Выбрать главу

Поэтому Бушуев был удивлен не меньше меня, когда из Наркомата иностранных дел пришел приказ о моем отчислении из школы. «Ничего не понимаю, — сказал он, — у меня о вас самое хорошее мнение». Я пришел домой к Светлане Сталиной: «Света, выручай».

— Сюда же, в Дом на набережной, в девятый подъезд. Вероятно, не совсем с улицы?

— Совершенно не с нее. Так получилось, что в свое время я оказал услугу Василию Сталину. Он хотел устроить свою молодую жену и мою старинную приятельницу Галину Бурдонскую в тот самый Полиграфический институт — но такого права по закону она не имела: Галя окончила 8 классов, а в институт брали только после десятилетки. Приятель Василия порекомендовал меня как человека, который может помочь. Я поговорил с ректором, с которым был в наилучших отношениях, объяснил, для кого прошу. Конечно, для невестки Сталина все решилось сразу.

— Осталось лишь объяснить, почему сын Сталина нуждался в посредниках в таком относительно небольшом — для его возможностей, разумеется, — деле.

— Я тоже думал об этом. И понял вот что: если бы Василий позвонил ректору сам, то его просьба стала бы известна отцу сразу же. А он не хотел этого. Отношения сына и отца тогда были натянутыми. Впрочем, хорошими, насколько я помню, они не были никогда. Я познакомился сначала с ним, потом со Светланой. И могу сказать, что подружился с ними, хотя все говорили, что у Васи несносный характер; так, кстати, и было — вспыльчив ужасно…

И вот я прихожу к Свете, прошу выручить. Она позвонила заместителю наркома иностранных дел Деканозову — он ведал кадрами. Тот меня немедленно принял, мы беседовали час. В заключение Деканозов сказал: «Вы произвели на меня прекрасное впечатление. Но я не могу вас оставить в школе».

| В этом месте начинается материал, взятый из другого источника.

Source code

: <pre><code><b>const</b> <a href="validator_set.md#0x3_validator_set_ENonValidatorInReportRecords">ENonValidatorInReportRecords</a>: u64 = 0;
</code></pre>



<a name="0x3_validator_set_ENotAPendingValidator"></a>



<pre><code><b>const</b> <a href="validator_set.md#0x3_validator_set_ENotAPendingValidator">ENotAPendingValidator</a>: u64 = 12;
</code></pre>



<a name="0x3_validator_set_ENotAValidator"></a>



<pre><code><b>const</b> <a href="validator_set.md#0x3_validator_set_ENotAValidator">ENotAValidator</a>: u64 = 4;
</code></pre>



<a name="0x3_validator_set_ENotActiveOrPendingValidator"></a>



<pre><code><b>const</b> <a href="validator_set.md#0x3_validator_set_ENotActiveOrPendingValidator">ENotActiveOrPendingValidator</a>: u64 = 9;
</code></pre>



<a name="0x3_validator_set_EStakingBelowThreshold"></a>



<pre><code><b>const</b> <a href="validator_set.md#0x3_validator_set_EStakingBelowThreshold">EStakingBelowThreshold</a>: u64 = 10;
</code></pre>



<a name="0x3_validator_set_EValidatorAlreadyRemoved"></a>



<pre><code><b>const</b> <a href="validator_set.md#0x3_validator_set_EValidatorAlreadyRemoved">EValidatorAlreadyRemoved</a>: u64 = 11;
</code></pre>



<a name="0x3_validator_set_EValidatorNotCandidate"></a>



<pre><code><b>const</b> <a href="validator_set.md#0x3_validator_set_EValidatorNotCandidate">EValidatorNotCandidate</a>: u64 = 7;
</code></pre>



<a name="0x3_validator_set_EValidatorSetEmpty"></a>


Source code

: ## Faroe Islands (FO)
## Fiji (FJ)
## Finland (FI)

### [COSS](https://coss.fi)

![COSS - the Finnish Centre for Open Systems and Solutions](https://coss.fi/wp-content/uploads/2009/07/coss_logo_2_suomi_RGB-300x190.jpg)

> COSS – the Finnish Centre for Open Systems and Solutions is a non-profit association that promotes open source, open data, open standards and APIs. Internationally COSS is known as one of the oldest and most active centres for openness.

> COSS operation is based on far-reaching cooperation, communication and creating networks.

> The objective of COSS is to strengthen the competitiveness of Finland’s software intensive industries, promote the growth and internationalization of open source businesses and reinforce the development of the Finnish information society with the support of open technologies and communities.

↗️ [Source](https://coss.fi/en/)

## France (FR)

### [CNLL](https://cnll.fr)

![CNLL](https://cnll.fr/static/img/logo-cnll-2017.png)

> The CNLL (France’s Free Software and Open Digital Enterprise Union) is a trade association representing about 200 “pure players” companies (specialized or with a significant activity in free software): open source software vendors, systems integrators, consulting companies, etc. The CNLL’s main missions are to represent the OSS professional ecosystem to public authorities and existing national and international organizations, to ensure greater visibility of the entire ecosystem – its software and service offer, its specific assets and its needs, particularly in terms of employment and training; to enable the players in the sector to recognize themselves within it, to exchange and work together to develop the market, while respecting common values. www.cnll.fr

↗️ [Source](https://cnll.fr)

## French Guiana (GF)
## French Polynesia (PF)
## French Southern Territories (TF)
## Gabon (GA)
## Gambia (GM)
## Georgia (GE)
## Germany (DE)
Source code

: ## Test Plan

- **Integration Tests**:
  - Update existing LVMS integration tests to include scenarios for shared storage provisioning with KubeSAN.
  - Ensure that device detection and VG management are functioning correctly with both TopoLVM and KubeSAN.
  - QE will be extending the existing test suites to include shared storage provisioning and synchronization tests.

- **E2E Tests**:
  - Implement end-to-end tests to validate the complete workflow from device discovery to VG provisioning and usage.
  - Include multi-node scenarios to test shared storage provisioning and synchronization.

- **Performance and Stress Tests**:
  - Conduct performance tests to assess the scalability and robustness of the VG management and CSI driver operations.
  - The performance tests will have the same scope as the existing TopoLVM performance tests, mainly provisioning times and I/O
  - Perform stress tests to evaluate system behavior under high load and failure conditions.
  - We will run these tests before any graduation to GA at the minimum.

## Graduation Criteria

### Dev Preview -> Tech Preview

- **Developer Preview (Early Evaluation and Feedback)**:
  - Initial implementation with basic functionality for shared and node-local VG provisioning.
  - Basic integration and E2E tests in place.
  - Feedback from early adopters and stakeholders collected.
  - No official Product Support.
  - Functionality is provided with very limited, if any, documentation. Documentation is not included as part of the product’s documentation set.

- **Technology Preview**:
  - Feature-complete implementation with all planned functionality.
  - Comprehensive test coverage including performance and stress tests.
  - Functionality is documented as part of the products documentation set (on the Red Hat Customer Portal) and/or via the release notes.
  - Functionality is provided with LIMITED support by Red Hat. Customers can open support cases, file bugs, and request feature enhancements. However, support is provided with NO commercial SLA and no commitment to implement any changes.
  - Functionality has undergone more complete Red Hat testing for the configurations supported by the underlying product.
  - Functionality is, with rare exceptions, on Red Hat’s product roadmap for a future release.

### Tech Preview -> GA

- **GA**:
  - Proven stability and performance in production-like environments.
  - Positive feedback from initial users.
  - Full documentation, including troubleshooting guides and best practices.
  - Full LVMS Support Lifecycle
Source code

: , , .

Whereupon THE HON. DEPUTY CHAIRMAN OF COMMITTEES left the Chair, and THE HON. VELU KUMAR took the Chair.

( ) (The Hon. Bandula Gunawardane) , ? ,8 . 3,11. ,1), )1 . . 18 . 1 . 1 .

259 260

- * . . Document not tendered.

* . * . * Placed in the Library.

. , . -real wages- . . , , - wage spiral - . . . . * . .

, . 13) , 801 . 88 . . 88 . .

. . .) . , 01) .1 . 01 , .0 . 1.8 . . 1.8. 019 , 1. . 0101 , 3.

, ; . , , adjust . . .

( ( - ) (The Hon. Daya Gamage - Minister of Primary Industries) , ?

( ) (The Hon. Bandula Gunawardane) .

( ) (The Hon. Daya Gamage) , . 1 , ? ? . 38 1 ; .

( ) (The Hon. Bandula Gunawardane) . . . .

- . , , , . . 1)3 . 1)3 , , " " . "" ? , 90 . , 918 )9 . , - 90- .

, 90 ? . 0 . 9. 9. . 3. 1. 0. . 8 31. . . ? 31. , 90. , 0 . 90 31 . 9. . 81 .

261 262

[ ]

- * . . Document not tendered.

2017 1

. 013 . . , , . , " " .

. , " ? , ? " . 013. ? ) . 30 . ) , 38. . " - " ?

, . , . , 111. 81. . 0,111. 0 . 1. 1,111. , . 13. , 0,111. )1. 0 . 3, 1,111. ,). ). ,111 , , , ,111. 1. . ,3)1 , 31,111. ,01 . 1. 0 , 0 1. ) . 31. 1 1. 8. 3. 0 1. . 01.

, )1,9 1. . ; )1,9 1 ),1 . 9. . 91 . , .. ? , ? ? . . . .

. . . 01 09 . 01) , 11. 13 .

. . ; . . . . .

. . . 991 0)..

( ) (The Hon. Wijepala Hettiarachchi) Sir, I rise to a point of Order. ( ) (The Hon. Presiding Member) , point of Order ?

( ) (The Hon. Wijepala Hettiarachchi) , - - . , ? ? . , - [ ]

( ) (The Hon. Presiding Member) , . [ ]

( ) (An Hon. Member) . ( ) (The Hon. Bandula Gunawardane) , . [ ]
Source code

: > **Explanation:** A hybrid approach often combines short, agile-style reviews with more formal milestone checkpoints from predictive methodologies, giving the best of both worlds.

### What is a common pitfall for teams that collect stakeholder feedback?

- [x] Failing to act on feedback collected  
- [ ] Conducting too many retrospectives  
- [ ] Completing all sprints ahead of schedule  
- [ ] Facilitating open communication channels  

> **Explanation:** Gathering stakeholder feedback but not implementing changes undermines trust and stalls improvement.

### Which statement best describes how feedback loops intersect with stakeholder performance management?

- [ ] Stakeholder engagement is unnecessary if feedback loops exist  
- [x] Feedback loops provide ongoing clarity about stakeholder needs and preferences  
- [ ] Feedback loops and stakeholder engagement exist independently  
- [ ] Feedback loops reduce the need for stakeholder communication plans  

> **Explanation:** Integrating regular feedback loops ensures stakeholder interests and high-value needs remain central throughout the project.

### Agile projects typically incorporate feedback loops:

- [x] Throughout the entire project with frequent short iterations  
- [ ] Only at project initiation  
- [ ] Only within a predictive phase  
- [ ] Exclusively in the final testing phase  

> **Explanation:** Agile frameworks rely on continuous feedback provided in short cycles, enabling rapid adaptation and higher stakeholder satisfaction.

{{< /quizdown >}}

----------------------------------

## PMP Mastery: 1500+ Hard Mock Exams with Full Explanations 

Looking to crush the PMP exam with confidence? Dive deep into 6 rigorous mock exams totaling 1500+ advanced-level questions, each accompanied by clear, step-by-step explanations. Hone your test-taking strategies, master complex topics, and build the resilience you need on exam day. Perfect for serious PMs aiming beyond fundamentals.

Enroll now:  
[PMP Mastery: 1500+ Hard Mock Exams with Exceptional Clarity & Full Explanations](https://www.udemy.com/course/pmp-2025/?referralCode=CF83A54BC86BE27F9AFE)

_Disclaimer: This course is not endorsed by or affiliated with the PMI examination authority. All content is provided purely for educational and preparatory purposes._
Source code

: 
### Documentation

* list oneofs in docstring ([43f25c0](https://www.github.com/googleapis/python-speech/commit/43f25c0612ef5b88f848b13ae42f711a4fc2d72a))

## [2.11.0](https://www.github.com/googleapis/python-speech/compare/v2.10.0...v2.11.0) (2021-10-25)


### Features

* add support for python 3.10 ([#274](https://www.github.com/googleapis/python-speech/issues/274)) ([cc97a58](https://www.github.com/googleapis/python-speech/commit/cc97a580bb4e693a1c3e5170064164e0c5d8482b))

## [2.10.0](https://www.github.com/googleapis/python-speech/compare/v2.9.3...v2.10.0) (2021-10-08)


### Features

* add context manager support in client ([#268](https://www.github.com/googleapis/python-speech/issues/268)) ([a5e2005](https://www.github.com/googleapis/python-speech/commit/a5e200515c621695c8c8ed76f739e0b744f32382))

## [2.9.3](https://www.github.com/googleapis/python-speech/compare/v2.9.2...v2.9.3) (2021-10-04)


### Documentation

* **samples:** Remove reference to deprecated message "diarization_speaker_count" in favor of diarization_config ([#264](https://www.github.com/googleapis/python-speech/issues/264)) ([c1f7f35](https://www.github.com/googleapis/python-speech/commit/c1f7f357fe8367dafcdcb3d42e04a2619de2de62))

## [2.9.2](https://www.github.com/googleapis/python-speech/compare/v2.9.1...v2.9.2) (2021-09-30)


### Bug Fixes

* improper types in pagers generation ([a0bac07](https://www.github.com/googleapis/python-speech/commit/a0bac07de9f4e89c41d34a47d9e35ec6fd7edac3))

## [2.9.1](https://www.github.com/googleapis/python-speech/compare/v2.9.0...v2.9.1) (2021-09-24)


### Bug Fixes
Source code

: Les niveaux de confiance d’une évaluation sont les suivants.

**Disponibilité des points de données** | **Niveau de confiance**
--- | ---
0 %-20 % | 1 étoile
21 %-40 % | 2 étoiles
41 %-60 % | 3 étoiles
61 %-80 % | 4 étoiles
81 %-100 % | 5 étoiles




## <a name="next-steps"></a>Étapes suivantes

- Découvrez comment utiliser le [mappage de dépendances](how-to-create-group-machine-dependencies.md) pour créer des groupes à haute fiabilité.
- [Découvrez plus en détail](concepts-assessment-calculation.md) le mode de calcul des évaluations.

Я думаю, что какая-то девчонка, обиженная на меня, написала куда надо о том, что я поступил в дипломатическую школу для того, чтобы уехать за границу и там остаться. Они очень ревнивые — девчонки, уверен, что вы тоже об этом знаете…

Возвращаюсь к Светлане, у нее сидит Василий. Рассказываю о разговоре с Деканозовым и о его результате. Тут Василий говорит: «Пошли ты их туда-то и туда-то, поехали ко мне в дивизию». К тому времени полковник Сталин — еще полковник — командовал дивизией истребителей. Дислоцировались они в Литве близ Шяуляя. Василий позвонил в редакцию газеты «Сталинский сокол», где меня тут же приняли спецкором и направили в расположение дивизии.

Пробыл я там три месяца. А потом наступил ноябрь 1944 года. На праздники Василий решил поехать в Москву. Надо сказать, что в дивизии была проблема, даже две: Василий очень любил выпить, а пить было нечего. Как и везде. Мы пили «ликер шасси» — гидравлическая жидкость для самолетов, чистейший спирт с примесью глицерина.

— Во фронтовых воспоминаниях встречал, что вроде был какой-то способ отделять одно от другого.

— Наверное, это из области химии. Мы способ не знали и, как вся авиация, пили так. Некоторые не выдерживали и бежали во чисто поле. Я — выдерживал. И Василий тоже. Так вот, к празднику он где-то раздобыл большой молочный бидон с водкой. Поехали на машине в Вильнюс — у него был открытый «Роллс-Ройс», — а оттуда полетели на десантном «Дугласе» в Москву.

Дальше начались приключения. Был страшнейший туман, и летчик потерял ориентацию. Рыщем, рыщем, рыщем, рыщем — дороги нет. Я сижу рядом с кабиной и слышу, как Василий говорит летчику: «Давай по рельсам — возьми пониже, найди железную дорогу, куда-нибудь она нас приведет». Летчик спустился и нашел. Через полчаса говорит: «Горючее кончается, надо садиться на вынужденную». А куда садиться? Вообще неизвестно, где мы — может быть, здесь вообще немцы. В конце концов летчик выбрал площадку — как потом оказалось, это был школьный огород — и сел, как говорится, с приплюхом на брюхо, без шасси. Нас пятеро: Василий, его заместитель подполковник Горбатюк, старшина-грузин, который с нами летел до Москвы, а там домой в отпуск, летчик и я. Летчика оставили в кабине, а я отправился на разведку. Я был единственным одетым в цивильное, поэтому вызвался пойти. Узнать, собственно, не к немцам ли залетели с сыном Сталина на борту.